Activities:
(1) Transcribe the part of the stadium history starting at "Following the 2012" and ending at "Swiss Krono Arena.".
(2) Name every sponsor that the stadium history lists.
(3) According to the stadium history, in what year did new stands raise the capacity to 10,000?

Text segment:

================

The stadium opened on 5 June 1926, after being constructed by the Old Gymnastics Association (ATV - Alte Turn-Verein). Football and Speedway arrived at the stadium just after World War II during 1946. It was also during this period that Zielona Góra was restored as part of Poland, having previously been an area annexed by the Soviet Union.

The first significant renovation took place from 1956 to 1957 with the building of a full size speedway track and public seating. In 1963, improvements saw the arrival of new stands with the capacity increasing to 10,000.

In 2007, a covered stand was built which included a restaurant and three years later work started on the modernisation of the first bend stand. Other renovations having taken place during 2010 (construction of a stand) and in 2012.

Following the 2012 renovation of the track, the stadium took on the name the SPAR Arena following a sponsorship agreement with the SPAR franchise. The agreement upset the city because they owned the stadium and believed that they should be entitled to some of the monetary proceeds of the agreement.

In recent years sponsorship agreements followed for various other rights such as team naming and stadium naming. The sponsors included Stelmet, Swiss Krono (formerly Kronopol), Spar, Ekantor.pl, RM Solar and Marwis.pl. The stadium is currently called the Swiss Krono Arena.

================

Information provided:
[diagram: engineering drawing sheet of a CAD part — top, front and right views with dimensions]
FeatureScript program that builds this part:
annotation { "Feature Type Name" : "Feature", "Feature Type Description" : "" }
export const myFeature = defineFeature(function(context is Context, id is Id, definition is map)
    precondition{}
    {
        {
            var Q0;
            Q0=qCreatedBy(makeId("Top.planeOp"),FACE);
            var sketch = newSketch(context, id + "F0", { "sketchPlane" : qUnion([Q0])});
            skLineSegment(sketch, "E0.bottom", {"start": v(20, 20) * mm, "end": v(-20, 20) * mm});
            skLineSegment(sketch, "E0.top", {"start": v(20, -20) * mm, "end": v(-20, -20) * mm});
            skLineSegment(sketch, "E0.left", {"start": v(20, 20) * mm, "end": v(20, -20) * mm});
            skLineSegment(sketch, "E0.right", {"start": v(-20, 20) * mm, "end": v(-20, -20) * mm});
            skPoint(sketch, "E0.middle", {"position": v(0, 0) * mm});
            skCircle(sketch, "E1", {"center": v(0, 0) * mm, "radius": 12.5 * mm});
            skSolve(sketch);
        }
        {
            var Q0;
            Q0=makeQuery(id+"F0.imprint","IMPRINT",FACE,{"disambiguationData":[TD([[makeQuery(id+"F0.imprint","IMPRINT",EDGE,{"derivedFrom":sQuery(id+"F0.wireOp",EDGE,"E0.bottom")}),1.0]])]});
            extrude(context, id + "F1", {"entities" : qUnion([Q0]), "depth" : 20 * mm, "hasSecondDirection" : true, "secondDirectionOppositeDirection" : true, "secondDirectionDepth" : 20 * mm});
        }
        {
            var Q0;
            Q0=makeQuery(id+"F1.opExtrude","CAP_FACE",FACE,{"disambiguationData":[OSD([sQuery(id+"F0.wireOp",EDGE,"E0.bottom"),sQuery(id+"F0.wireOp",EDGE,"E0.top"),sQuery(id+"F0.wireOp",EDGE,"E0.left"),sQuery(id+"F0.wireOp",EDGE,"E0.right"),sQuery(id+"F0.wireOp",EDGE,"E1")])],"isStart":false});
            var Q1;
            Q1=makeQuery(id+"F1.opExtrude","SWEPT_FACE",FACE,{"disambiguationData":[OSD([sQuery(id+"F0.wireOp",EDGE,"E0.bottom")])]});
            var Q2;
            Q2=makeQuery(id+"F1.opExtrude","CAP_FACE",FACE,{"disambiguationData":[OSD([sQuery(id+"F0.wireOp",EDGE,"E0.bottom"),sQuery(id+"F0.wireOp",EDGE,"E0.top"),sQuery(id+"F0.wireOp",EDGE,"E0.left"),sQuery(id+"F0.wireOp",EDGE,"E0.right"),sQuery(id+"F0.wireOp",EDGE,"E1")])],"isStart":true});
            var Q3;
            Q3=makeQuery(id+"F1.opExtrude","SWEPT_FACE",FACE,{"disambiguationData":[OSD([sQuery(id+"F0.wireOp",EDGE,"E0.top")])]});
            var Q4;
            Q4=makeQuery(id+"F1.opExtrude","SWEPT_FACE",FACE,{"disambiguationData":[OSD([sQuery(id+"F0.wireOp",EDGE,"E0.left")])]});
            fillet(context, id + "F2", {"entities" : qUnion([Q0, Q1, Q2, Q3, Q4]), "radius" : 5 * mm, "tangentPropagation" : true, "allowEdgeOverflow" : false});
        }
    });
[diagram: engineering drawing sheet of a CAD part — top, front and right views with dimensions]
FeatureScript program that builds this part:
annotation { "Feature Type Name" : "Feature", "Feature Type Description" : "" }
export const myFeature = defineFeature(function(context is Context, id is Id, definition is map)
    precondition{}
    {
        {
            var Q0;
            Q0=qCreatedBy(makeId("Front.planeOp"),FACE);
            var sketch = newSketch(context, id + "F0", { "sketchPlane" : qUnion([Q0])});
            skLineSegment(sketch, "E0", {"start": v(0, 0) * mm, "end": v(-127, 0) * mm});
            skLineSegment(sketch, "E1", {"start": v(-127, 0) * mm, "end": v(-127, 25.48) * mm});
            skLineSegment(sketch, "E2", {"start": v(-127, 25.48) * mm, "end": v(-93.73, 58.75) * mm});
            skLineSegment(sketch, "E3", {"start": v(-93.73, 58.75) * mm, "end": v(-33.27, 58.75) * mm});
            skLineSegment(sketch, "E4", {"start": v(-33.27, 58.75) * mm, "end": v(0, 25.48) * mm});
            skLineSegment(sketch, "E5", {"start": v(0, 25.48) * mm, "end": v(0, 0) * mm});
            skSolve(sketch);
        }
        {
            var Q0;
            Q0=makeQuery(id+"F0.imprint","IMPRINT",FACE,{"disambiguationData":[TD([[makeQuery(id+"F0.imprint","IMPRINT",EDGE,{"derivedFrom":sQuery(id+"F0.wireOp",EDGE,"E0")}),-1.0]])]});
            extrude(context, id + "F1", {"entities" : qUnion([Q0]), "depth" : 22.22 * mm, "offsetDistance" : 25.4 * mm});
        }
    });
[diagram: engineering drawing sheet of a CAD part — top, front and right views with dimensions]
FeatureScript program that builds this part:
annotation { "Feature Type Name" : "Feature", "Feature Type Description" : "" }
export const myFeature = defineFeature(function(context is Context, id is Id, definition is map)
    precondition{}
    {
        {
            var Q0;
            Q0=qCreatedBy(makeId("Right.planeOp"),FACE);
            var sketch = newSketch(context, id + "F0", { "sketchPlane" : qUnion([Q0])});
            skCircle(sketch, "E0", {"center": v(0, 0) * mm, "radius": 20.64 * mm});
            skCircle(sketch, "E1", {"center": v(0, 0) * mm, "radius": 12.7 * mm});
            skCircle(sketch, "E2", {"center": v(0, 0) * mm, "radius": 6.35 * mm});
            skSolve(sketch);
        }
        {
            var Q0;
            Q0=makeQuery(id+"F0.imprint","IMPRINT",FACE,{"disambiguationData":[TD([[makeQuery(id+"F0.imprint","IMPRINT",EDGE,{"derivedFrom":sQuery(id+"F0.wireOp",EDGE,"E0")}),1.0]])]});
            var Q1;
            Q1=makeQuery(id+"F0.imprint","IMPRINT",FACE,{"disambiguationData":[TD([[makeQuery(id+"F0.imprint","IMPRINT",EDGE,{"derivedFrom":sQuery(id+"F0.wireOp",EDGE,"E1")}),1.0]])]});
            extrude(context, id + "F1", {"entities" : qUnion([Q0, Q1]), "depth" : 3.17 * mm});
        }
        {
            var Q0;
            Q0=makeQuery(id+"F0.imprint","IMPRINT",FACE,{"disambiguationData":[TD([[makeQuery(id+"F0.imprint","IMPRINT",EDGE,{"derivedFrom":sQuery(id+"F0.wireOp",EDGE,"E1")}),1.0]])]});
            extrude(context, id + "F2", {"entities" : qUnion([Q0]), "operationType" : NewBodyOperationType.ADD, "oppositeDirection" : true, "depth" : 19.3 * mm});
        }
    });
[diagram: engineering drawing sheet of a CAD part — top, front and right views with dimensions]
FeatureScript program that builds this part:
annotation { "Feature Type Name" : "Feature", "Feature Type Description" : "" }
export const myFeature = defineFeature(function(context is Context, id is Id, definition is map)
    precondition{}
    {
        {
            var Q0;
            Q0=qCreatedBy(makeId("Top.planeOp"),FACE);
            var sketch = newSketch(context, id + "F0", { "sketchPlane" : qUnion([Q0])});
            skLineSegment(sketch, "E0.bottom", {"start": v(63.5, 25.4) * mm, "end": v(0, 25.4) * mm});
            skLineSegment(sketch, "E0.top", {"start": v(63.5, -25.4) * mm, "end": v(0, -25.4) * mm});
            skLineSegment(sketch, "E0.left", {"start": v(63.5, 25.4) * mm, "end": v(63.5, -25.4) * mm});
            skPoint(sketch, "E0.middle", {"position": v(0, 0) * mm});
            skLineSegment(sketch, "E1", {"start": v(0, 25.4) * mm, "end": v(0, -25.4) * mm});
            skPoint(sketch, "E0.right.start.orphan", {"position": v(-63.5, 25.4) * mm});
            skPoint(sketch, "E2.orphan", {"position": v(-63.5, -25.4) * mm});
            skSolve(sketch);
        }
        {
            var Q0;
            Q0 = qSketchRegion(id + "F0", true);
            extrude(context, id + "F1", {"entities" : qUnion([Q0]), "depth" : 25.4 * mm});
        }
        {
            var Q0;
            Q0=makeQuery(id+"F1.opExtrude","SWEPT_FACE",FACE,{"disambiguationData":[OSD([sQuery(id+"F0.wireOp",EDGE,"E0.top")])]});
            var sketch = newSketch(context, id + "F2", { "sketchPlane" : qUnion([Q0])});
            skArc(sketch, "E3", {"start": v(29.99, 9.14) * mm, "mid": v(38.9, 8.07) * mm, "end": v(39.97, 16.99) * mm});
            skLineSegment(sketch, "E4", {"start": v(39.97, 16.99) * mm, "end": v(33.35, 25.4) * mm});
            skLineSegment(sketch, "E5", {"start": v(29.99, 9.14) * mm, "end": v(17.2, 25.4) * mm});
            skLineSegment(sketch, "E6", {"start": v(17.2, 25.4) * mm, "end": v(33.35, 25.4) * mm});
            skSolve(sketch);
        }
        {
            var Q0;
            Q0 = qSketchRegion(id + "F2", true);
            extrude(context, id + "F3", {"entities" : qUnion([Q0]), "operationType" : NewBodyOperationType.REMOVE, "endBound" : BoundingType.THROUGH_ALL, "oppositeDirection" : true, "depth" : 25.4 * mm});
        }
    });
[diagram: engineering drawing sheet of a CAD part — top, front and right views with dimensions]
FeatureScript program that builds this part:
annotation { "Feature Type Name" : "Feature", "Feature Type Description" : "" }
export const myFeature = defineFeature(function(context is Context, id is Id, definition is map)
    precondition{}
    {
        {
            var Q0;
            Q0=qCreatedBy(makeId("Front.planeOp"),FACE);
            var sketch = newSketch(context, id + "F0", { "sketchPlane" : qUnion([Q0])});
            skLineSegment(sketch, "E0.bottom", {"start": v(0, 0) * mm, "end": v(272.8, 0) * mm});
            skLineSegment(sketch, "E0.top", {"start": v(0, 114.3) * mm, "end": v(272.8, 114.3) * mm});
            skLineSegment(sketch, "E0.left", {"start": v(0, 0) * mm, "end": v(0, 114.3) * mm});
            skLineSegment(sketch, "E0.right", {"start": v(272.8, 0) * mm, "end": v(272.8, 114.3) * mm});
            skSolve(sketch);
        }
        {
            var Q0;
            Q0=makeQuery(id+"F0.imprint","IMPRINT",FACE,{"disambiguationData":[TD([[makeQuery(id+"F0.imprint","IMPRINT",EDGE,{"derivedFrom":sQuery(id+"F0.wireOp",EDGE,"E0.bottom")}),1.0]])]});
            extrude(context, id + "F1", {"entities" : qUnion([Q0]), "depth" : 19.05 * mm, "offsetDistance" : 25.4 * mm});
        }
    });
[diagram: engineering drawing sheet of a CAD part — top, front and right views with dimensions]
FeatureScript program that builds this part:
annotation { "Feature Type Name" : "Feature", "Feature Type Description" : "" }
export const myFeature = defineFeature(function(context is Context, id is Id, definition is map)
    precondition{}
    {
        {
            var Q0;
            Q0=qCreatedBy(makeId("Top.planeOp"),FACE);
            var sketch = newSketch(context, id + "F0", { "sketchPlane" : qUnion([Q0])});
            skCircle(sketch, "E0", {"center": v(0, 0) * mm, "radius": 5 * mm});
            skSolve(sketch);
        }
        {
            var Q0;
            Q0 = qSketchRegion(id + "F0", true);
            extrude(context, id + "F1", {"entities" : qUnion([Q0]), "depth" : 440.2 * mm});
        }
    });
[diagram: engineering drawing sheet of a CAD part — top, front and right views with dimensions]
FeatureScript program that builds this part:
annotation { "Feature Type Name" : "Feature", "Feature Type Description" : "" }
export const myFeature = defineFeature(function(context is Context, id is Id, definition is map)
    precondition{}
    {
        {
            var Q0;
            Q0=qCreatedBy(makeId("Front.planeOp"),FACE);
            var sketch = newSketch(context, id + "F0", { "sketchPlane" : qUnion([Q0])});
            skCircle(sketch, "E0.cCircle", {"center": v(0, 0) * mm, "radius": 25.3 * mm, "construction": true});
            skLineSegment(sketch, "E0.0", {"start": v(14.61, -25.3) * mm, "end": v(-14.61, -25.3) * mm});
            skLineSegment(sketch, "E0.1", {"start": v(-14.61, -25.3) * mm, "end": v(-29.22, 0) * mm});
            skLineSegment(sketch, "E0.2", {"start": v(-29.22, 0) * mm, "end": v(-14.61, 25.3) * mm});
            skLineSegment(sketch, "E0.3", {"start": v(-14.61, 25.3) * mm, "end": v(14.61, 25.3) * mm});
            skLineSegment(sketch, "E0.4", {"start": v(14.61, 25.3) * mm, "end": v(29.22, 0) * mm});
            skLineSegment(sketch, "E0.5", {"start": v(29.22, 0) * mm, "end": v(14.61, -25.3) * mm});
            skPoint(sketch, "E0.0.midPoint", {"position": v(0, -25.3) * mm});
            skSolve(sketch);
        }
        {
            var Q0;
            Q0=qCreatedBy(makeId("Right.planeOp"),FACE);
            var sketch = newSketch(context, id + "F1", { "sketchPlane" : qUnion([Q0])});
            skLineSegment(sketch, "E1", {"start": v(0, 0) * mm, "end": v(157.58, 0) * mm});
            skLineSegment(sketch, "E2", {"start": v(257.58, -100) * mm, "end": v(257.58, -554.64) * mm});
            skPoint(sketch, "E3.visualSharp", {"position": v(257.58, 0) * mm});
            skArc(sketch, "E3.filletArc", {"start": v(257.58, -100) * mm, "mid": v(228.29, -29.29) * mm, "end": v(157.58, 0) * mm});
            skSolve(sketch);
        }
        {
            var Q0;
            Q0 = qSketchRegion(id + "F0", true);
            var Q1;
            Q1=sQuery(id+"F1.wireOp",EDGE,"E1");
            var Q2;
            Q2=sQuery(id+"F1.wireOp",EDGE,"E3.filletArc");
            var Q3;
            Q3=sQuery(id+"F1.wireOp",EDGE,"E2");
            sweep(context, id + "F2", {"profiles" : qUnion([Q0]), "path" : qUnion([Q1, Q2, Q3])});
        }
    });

================

Solutions per task:
(1)
Following the 2012 renovation of the track, the stadium took on the name the SPAR Arena following a sponsorship agreement with the SPAR franchise. The agreement upset the city because they owned the stadium and believed that they should be entitled to some of the monetary proceeds of the agreement.

In recent years sponsorship agreements followed for various other rights such as team naming and stadium naming. The sponsors included Stelmet, Swiss Krono (formerly Kronopol), Spar, Ekantor.pl, RM Solar and Marwis.pl. The stadium is currently called the Swiss Krono Arena.

(2) Stelmet, Swiss Krono (formerly Kronopol), Spar, Ekantor.pl, RM Solar, and Marwis.pl.

(3) 1963